Time: O(J.length * S.length)
Space: O(J.length * S.length), because of the creation of new arrays.(in Java, Strings cannot be modified.)

知识点：

1. Java对String的处理，使用String.toCharArray()，可以把String转化为一个char的数组。

2. 记住这里这种for循环的写法。

Approach #2: Hash Set

class Solution {
    public int numJewelsInStones(String J, String S) {
        Set<Character> Jset = new HashSet();  // declare a Set<element>
        for (char j: J.toCharArray())
            Jset.add(j);                      // add elements to Set

        int ans = 0;
        for (char s: S.toCharArray())
            if (Jset.contains(s))            // Object.contains()
                ans++;
        return ans;
    }
}

Complexity:

Time: O(J.length+S.length), there are two seperate for loops.

Space: O(J.length), because we created a Set object of J.length.

知识点：

1. HashSet的声明方法及Set的一些method的使用，Object.add(), Object.contains().

boolean add(E e)

Adds the specified element to this set if it is not already present (optional operation). More formally, adds the specified element e to this set if the set contains no element e2 such that (e==null ? e2==null : e.equals(e2)). If this set already contains the element, the call leaves the set unchanged and returns false. In combination with the restriction on constructors, this ensures that sets never contain duplicate elements.

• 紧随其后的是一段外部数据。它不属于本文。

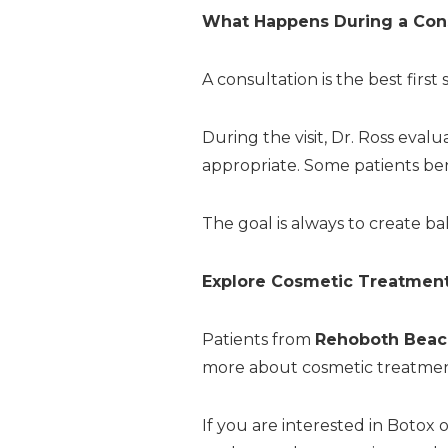
What Happens During a Cons
A consultation is the best first
During the visit, Dr. Ross eval
appropriate. Some patients ben
The goal is always to create b
Explore Cosmetic Treatment
Patients from
Rehoboth Beac
more about cosmetic treatment
If you are interested in Botox 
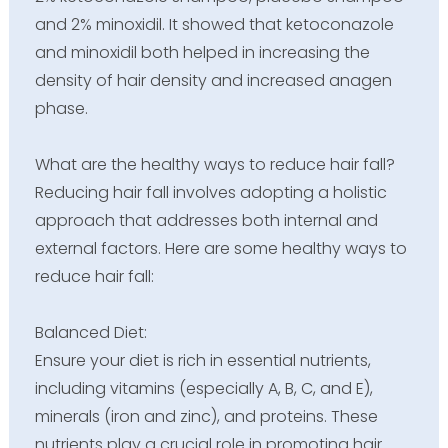
and 2% minoxidil. It showed that ketoconazole
and minoxidil both helped in increasing the
density of hair density and increased anagen
phase.
What are the healthy ways to reduce hair fall?
Reducing hair fall involves adopting a holistic
approach that addresses both internal and
external factors. Here are some healthy ways to
reduce hair fall:
Balanced Diet:
Ensure your diet is rich in essential nutrients,
including vitamins (especially A, B, C, and E),
minerals (iron and zinc), and proteins. These
nutrients play a crucial role in promoting hair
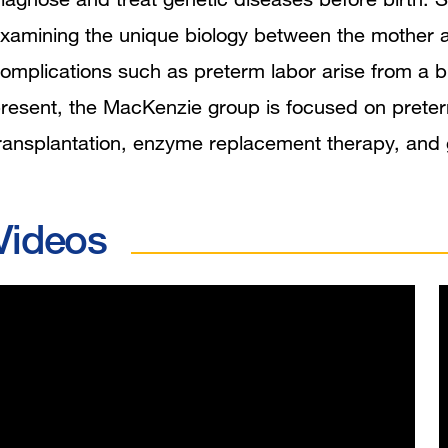
xamining the unique biology between the mother a
omplications such as preterm labor arise from a b
resent, the MacKenzie group is focused on preterm
ransplantation, enzyme replacement therapy, and 
Videos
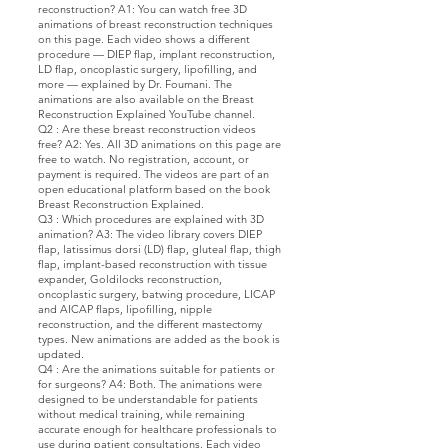
reconstruction? A1: You can watch free 3D
animations of breast reconstruction techniques
on this page. Each video shows a different
procedure — DIEP flap, implant reconstruction,
LD flap, oncoplastic surgery, lipofilling, and
more — explained by Dr. Foumani. The
animations are also available on the Breast
Reconstruction Explained YouTube channel.
Q2 : Are these breast reconstruction videos
free? A2: Yes. All 3D animations on this page are
free to watch. No registration, account, or
payment is required. The videos are part of an
open educational platform based on the book
Breast Reconstruction Explained.
Q3 : Which procedures are explained with 3D
animation? A3: The video library covers DIEP
flap, latissimus dorsi (LD) flap, gluteal flap, thigh
flap, implant-based reconstruction with tissue
expander, Goldilocks reconstruction,
oncoplastic surgery, batwing procedure, LICAP
and AICAP flaps, lipofilling, nipple
reconstruction, and the different mastectomy
types. New animations are added as the book is
updated.
Q4 : Are the animations suitable for patients or
for surgeons? A4: Both. The animations were
designed to be understandable for patients
without medical training, while remaining
accurate enough for healthcare professionals to
use during patient consultations. Each video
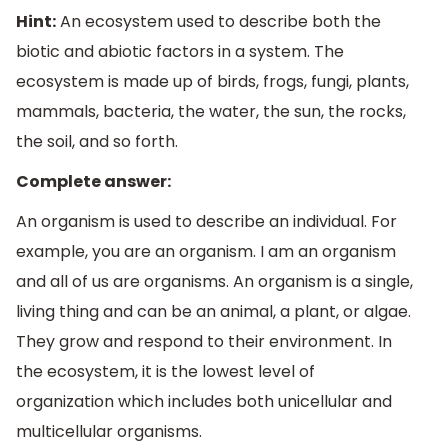
Hint:
An ecosystem used to describe both the
biotic and abiotic factors in a system. The
ecosystem is made up of birds, frogs, fungi, plants,
mammals, bacteria, the water, the sun, the rocks,
the soil, and so forth.
Complete answer:
An organism is used to describe an individual. For
example, you are an organism. I am an organism
and all of us are organisms. An organism is a single,
living thing and can be an animal, a plant, or algae.
They grow and respond to their environment. In
the ecosystem, it is the lowest level of
organization which includes both unicellular and
multicellular organisms.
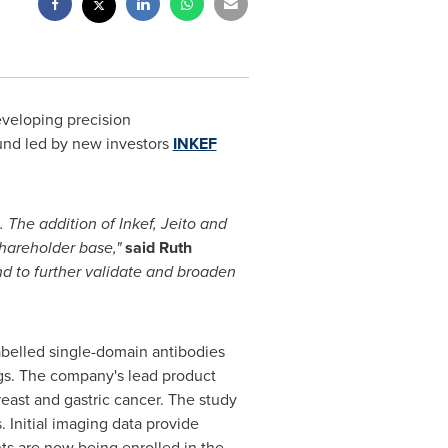
eveloping precision
und led by new investors
INKEF
 The addition of Inkef, Jeito and
 shareholder base,"
said Ruth
and to further validate and broaden
labelled single-domain antibodies
ings. The company's lead product
reast and gastric cancer. The study
. Initial imaging data provide
ts are now being enrolled in the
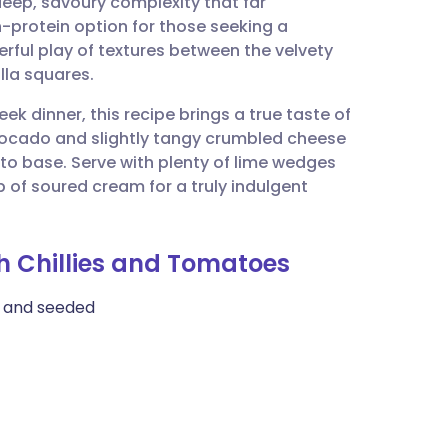
 deep, savoury complexity that far
utsch
gh-protein option for those seeking a
erful play of textures between the velvety
nçais
la squares.
ek dinner, this recipe brings a true taste of
rtuguês
avocado and slightly tangy crumbled cheese
to base. Serve with plenty of lime wedges
ית
p of soured cream for a truly indulgent
enska
th Chillies and Tomatoes
d, and seeded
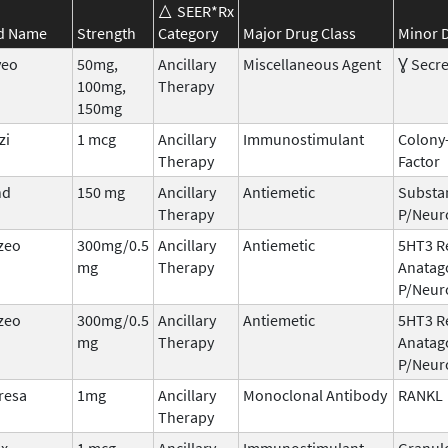
SEER*Rx
d Name
Strength
Category
Major Drug Class
Minor D
veo
50mg,
Ancillary
Miscellaneous Agent
Ɣ Secre
100mg,
Therapy
150mg
zi
1 mcg
Ancillary
Immunostimulant
Colony
Therapy
Factor
nd
150 mg
Ancillary
Antiemetic
Substa
Therapy
P/Neur
zeo
300mg/0.5
Ancillary
Antiemetic
5HT3 R
mg
Therapy
Anatag
P/Neur
zeo
300mg/0.5
Ancillary
Antiemetic
5HT3 R
mg
Therapy
Anatag
P/Neur
resa
1mg
Ancillary
Monoclonal Antibody
RANKL
Therapy
ix
1 mcg
Ancillary
Immunostimulant
Granul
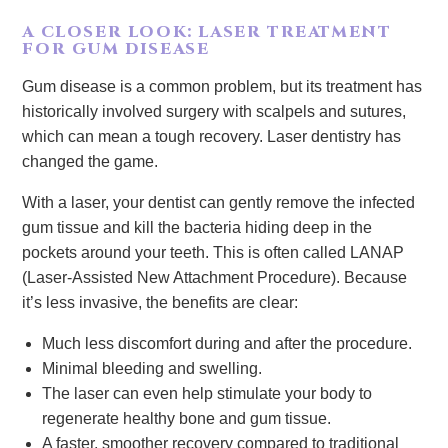
A CLOSER LOOK: LASER TREATMENT
FOR GUM DISEASE
Gum disease is a common problem, but its treatment has
historically involved surgery with scalpels and sutures,
which can mean a tough recovery. Laser dentistry has
changed the game.
With a laser, your dentist can gently remove the infected
gum tissue and kill the bacteria hiding deep in the
pockets around your teeth. This is often called LANAP
(Laser-Assisted New Attachment Procedure). Because
it’s less invasive, the benefits are clear:
Much less discomfort during and after the procedure.
Minimal bleeding and swelling.
The laser can even help stimulate your body to
regenerate healthy bone and gum tissue.
A faster, smoother recovery compared to traditional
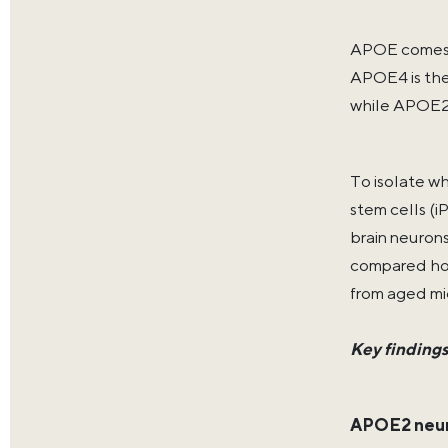
APOE comes i
APOE4 is the 
while APOE2 i
To isolate w
stem cells (
brain neuron
compared how
from aged m
Key finding
APOE2 neur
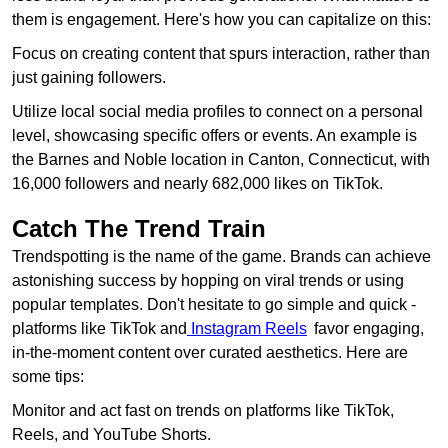
them is engagement. Here's how you can capitalize on this:
Focus on creating content that spurs interaction, rather than
just gaining followers.
Utilize local social media profiles to connect on a personal
level, showcasing specific offers or events. An example is
the Barnes and Noble location in Canton, Connecticut, with
16,000 followers and nearly 682,000 likes on TikTok.
Catch The Trend Train
Trendspotting is the name of the game. Brands can achieve
astonishing success by hopping on viral trends or using
popular templates. Don't hesitate to go simple and quick -
platforms like TikTok and
Instagram Reels
favor engaging,
in-the-moment content over curated aesthetics. Here are
some tips:
Monitor and act fast on trends on platforms like TikTok,
Reels, and YouTube Shorts.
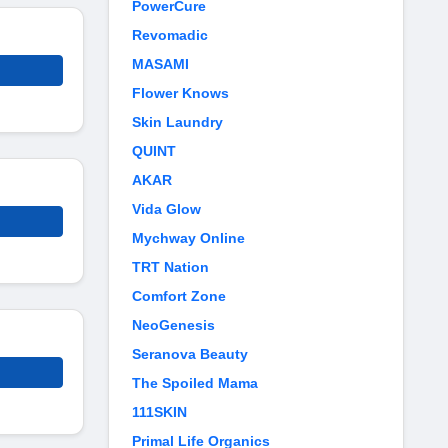
PowerCure
Revomadic
MASAMI
Flower Knows
Skin Laundry
QUINT
AKAR
Vida Glow
Mychway Online
TRT Nation
Comfort Zone
NeoGenesis
Seranova Beauty
The Spoiled Mama
111SKIN
Primal Life Organics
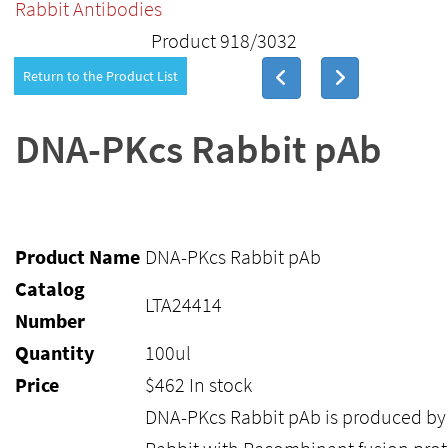
Rabbit Antibodies
Product 918/3032
Return to the Product List
DNA-PKcs Rabbit pAb
Product Name
DNA-PKcs Rabbit pAb
Catalog
LTA24414
Number
Quantity
100ul
Price
$
462
In stock
DNA-PKcs Rabbit pAb is produced b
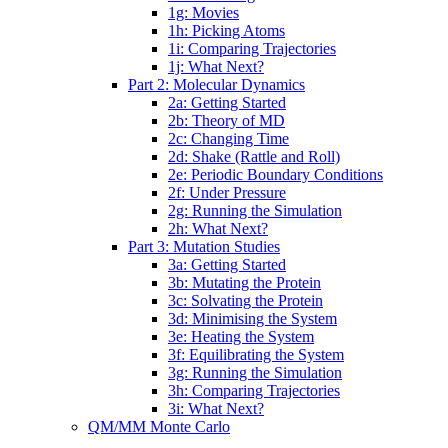
1g: Movies
1h: Picking Atoms
1i: Comparing Trajectories
1j: What Next?
Part 2: Molecular Dynamics
2a: Getting Started
2b: Theory of MD
2c: Changing Time
2d: Shake (Rattle and Roll)
2e: Periodic Boundary Conditions
2f: Under Pressure
2g: Running the Simulation
2h: What Next?
Part 3: Mutation Studies
3a: Getting Started
3b: Mutating the Protein
3c: Solvating the Protein
3d: Minimising the System
3e: Heating the System
3f: Equilibrating the System
3g: Running the Simulation
3h: Comparing Trajectories
3i: What Next?
QM/MM Monte Carlo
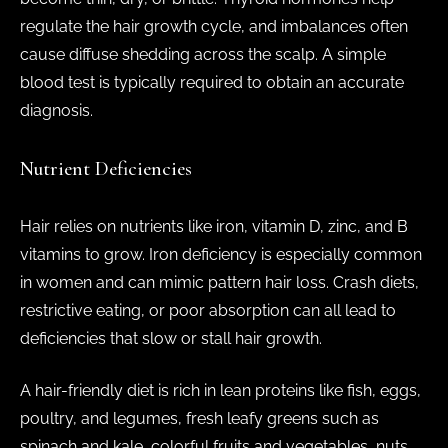
regulate the hair growth cycle, and imbalances often
cause diffuse shedding across the scalp. A simple
blood test is typically required to obtain an accurate
diagnosis.
Nutrient Deficiencies
Hair relies on nutrients like iron, vitamin D, zinc, and B
vitamins to grow. Iron deficiency is especially common
in women and can mimic pattern hair loss. Crash diets,
restrictive eating, or poor absorption can all lead to
deficiencies that slow or stall hair growth.
A hair-friendly diet is rich in lean proteins like fish, eggs,
poultry, and legumes, fresh leafy greens such as
spinach and kale, colorful fruits and vegetables, nuts,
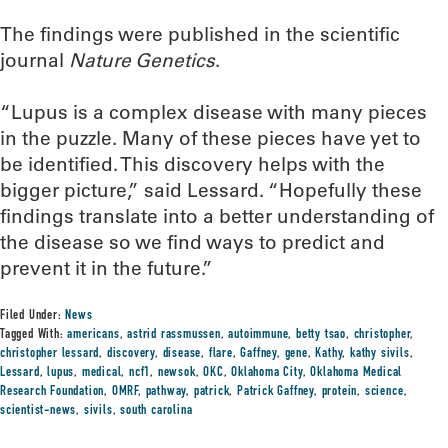
The findings were published in the scientific
journal
Nature Genetics
.
“Lupus is a complex disease with many pieces
in the puzzle. Many of these pieces have yet to
be identified. This discovery helps with the
bigger picture,” said Lessard. “Hopefully these
findings translate into a better understanding of
the disease so we find ways to predict and
prevent it in the future.”
Filed Under:
News
Tagged With:
americans
,
astrid rassmussen
,
autoimmune
,
betty tsao
,
christopher
,
christopher lessard
,
discovery
,
disease
,
flare
,
Gaffney
,
gene
,
Kathy
,
kathy sivils
,
Lessard
,
lupus
,
medical
,
ncf1
,
newsok
,
OKC
,
Oklahoma City
,
Oklahoma Medical
Research Foundation
,
OMRF
,
pathway
,
patrick
,
Patrick Gaffney
,
protein
,
science
,
scientist-news
,
sivils
,
south carolina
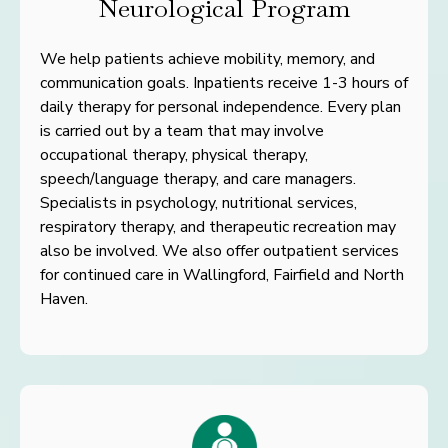
Neurological Program
We help patients achieve mobility, memory, and
communication
goals. Inpatients receive 1-3 hours of
daily therapy for personal
independence. Every plan
is carried out by a team that may involve
occupational therapy, physical therapy,
speech/language therapy, and care managers.
Specialists in psychology, nutritional services,
respiratory therapy, and therapeutic recreation may
also be involved. We also offer outpatient services
for continued care in Wallingford, Fairfield and North
Haven.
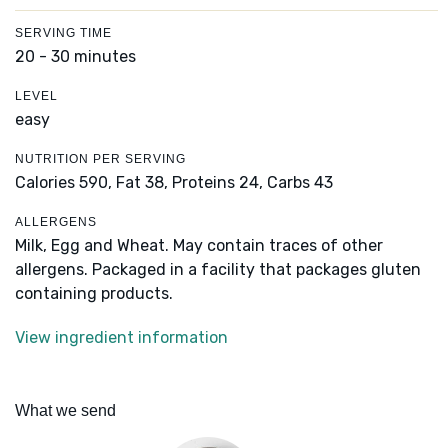
SERVING TIME
20 - 30 minutes
LEVEL
easy
NUTRITION PER SERVING
Calories 590,
Fat 38,
Proteins 24,
Carbs 43
ALLERGENS
Milk, Egg and Wheat. May contain traces of other
allergens. Packaged in a facility that packages gluten
containing products.
View ingredient information
What we send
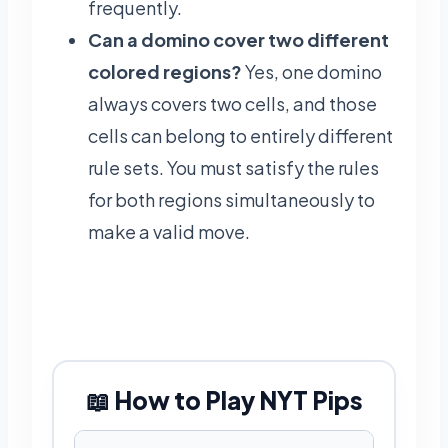
frequently.
Can a domino cover two different
colored regions?
Yes, one domino
always covers two cells, and those
cells can belong to entirely different
rule sets. You must satisfy the rules
for both regions simultaneously to
make a valid move.
📖 How to Play NYT Pips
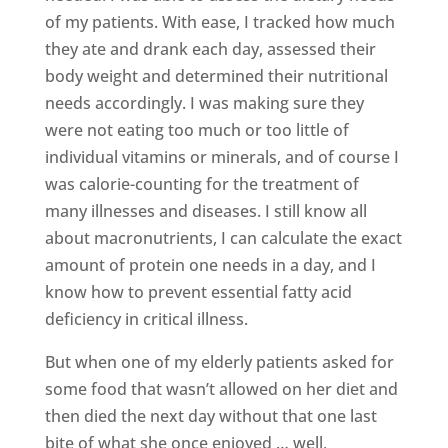
of my patients. With ease, I tracked how much
they ate and drank each day, assessed their
body weight and determined their nutritional
needs accordingly. I was making sure they
were not eating too much or too little of
individual vitamins or minerals, and of course I
was calorie-counting for the treatment of
many illnesses and diseases. I still know all
about macronutrients, I can calculate the exact
amount of protein one needs in a day, and I
know how to prevent essential fatty acid
deficiency in critical illness.
But when one of my elderly patients asked for
some food that wasn’t allowed on her diet and
then died the next day without that one last
bite of what she once enjoyed … well,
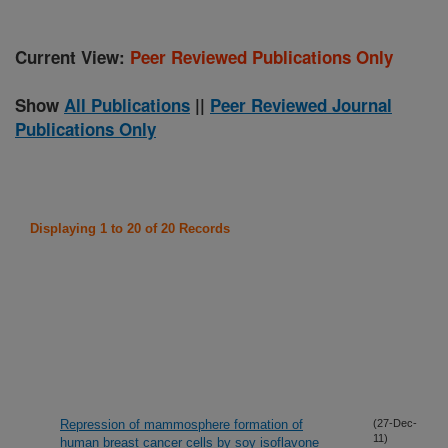
Current View:
Peer Reviewed Publications Only
Show
All Publications
||
Peer Reviewed Journal
Publications Only
Displaying 1 to 20 of 20 Records
Repression of mammosphere formation of
(27-Dec-
11)
human breast cancer cells by soy isoflavone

The stipulation above does not imply that sets must accept all elements; sets may refuse to add any particular element, including null, and throw an exception, as described in the specification for Collection.add. Individual set implementations should clearly document any restrictions on the elements that they may contain.

Specified by:

add in interface Collection<E>

Parameters:

e - element to be added to this set

Returns:

true if this set did not already contain the specified element

Throws:

UnsupportedOperationException - if the add operation is not supported by this set

ClassCastException - if the class of the specified element prevents it from being added to this set

NullPointerException - if the specified element is null and this set does not permit null elements

IllegalArgumentException - if some property of the specified element prevents it from being added to this set

boolean contains(Object o)

Returns true if this set contains the specified element. More formally, returns true if and only if this set contains an element e such that (o==null ? e==null : o.equals(e)).

Specified by:

contains in interface Collection<E>

Parameters:

o - element whose presence in this set is to be tested

Returns:

true if this set contains the specified element

Throws:

ClassCastException - if the type of the specified element is incompatible with this set (optional)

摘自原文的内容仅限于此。